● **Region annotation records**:
· · · ·

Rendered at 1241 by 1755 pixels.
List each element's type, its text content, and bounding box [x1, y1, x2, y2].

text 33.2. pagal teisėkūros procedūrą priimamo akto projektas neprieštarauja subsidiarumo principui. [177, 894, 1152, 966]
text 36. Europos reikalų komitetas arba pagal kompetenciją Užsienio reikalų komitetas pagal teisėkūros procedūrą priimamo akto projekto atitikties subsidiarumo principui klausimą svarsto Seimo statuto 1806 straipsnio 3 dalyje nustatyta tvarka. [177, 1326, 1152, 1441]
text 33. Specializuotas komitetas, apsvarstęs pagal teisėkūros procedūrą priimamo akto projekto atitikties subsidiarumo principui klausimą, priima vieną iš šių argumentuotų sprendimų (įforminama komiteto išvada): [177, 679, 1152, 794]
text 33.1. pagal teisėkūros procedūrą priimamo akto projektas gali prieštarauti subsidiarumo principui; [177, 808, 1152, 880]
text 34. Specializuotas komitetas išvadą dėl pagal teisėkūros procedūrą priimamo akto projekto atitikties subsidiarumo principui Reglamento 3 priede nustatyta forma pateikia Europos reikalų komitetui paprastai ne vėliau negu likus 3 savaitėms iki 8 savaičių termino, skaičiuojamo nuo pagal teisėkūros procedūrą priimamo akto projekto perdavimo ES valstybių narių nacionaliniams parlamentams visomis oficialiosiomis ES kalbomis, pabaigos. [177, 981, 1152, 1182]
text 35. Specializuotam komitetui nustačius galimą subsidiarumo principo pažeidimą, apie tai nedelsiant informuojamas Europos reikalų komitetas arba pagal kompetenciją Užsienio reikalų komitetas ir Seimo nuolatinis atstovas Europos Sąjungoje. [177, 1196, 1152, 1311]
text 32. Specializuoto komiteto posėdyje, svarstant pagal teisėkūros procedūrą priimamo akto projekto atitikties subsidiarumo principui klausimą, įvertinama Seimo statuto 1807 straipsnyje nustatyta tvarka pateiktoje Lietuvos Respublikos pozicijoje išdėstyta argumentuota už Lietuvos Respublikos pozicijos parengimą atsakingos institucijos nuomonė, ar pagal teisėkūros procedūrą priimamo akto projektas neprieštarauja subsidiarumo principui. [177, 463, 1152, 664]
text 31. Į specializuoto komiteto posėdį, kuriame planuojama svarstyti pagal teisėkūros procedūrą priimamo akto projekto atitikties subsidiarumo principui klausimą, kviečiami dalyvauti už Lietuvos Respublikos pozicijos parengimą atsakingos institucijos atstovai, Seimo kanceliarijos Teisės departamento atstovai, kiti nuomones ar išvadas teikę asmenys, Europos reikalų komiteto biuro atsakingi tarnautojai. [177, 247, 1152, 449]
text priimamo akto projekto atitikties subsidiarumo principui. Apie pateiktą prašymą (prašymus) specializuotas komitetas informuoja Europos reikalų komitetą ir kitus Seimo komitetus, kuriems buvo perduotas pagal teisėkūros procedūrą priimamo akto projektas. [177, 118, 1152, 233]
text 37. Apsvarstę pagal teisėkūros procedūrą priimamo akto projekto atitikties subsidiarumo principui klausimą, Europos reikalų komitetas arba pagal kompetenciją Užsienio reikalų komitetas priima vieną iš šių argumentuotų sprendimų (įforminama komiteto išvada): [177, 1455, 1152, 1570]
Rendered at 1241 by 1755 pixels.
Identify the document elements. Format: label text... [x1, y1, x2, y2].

· · · ·

● **Task**:
Reproduce the material above line for line, without altering anything.

● **Result of the task**:
Rendered at 1241 by 1755 pixels.
List each element's type, its text content, and bounding box [x1, y1, x2, y2].

text 33.2. pagal teisėkūros procedūrą priimamo akto projektas neprieštarauja subsidiarumo principui. [177, 894, 1152, 966]
text 36. Europos reikalų komitetas arba pagal kompetenciją Užsienio reikalų komitetas pagal teisėkūros procedūrą priimamo akto projekto atitikties subsidiarumo principui klausimą svarsto Seimo statuto 1806 straipsnio 3 dalyje nustatyta tvarka. [177, 1326, 1152, 1441]
text 33. Specializuotas komitetas, apsvarstęs pagal teisėkūros procedūrą priimamo akto projekto atitikties subsidiarumo principui klausimą, priima vieną iš šių argumentuotų sprendimų (įforminama komiteto išvada): [177, 679, 1152, 794]
text 33.1. pagal teisėkūros procedūrą priimamo akto projektas gali prieštarauti subsidiarumo principui; [177, 808, 1152, 880]
text 34. Specializuotas komitetas išvadą dėl pagal teisėkūros procedūrą priimamo akto projekto atitikties subsidiarumo principui Reglamento 3 priede nustatyta forma pateikia Europos reikalų komitetui paprastai ne vėliau negu likus 3 savaitėms iki 8 savaičių termino, skaičiuojamo nuo pagal teisėkūros procedūrą priimamo akto projekto perdavimo ES valstybių narių nacionaliniams parlamentams visomis oficialiosiomis ES kalbomis, pabaigos. [177, 981, 1152, 1182]
text 35. Specializuotam komitetui nustačius galimą subsidiarumo principo pažeidimą, apie tai nedelsiant informuojamas Europos reikalų komitetas arba pagal kompetenciją Užsienio reikalų komitetas ir Seimo nuolatinis atstovas Europos Sąjungoje. [177, 1196, 1152, 1311]
text 32. Specializuoto komiteto posėdyje, svarstant pagal teisėkūros procedūrą priimamo akto projekto atitikties subsidiarumo principui klausimą, įvertinama Seimo statuto 1807 straipsnyje nustatyta tvarka pateiktoje Lietuvos Respublikos pozicijoje išdėstyta argumentuota už Lietuvos Respublikos pozicijos parengimą atsakingos institucijos nuomonė, ar pagal teisėkūros procedūrą priimamo akto projektas neprieštarauja subsidiarumo principui. [177, 463, 1152, 664]
text 31. Į specializuoto komiteto posėdį, kuriame planuojama svarstyti pagal teisėkūros procedūrą priimamo akto projekto atitikties subsidiarumo principui klausimą, kviečiami dalyvauti už Lietuvos Respublikos pozicijos parengimą atsakingos institucijos atstovai, Seimo kanceliarijos Teisės departamento atstovai, kiti nuomones ar išvadas teikę asmenys, Europos reikalų komiteto biuro atsakingi tarnautojai. [177, 247, 1152, 449]
text priimamo akto projekto atitikties subsidiarumo principui. Apie pateiktą prašymą (prašymus) specializuotas komitetas informuoja Europos reikalų komitetą ir kitus Seimo komitetus, kuriems buvo perduotas pagal teisėkūros procedūrą priimamo akto projektas. [177, 118, 1152, 233]
text 37. Apsvarstę pagal teisėkūros procedūrą priimamo akto projekto atitikties subsidiarumo principui klausimą, Europos reikalų komitetas arba pagal kompetenciją Užsienio reikalų komitetas priima vieną iš šių argumentuotų sprendimų (įforminama komiteto išvada): [177, 1455, 1152, 1570]
Rendered at 1241 by 1755 pixels.
Identify the document elements. Format: label text... [x1, y1, x2, y2].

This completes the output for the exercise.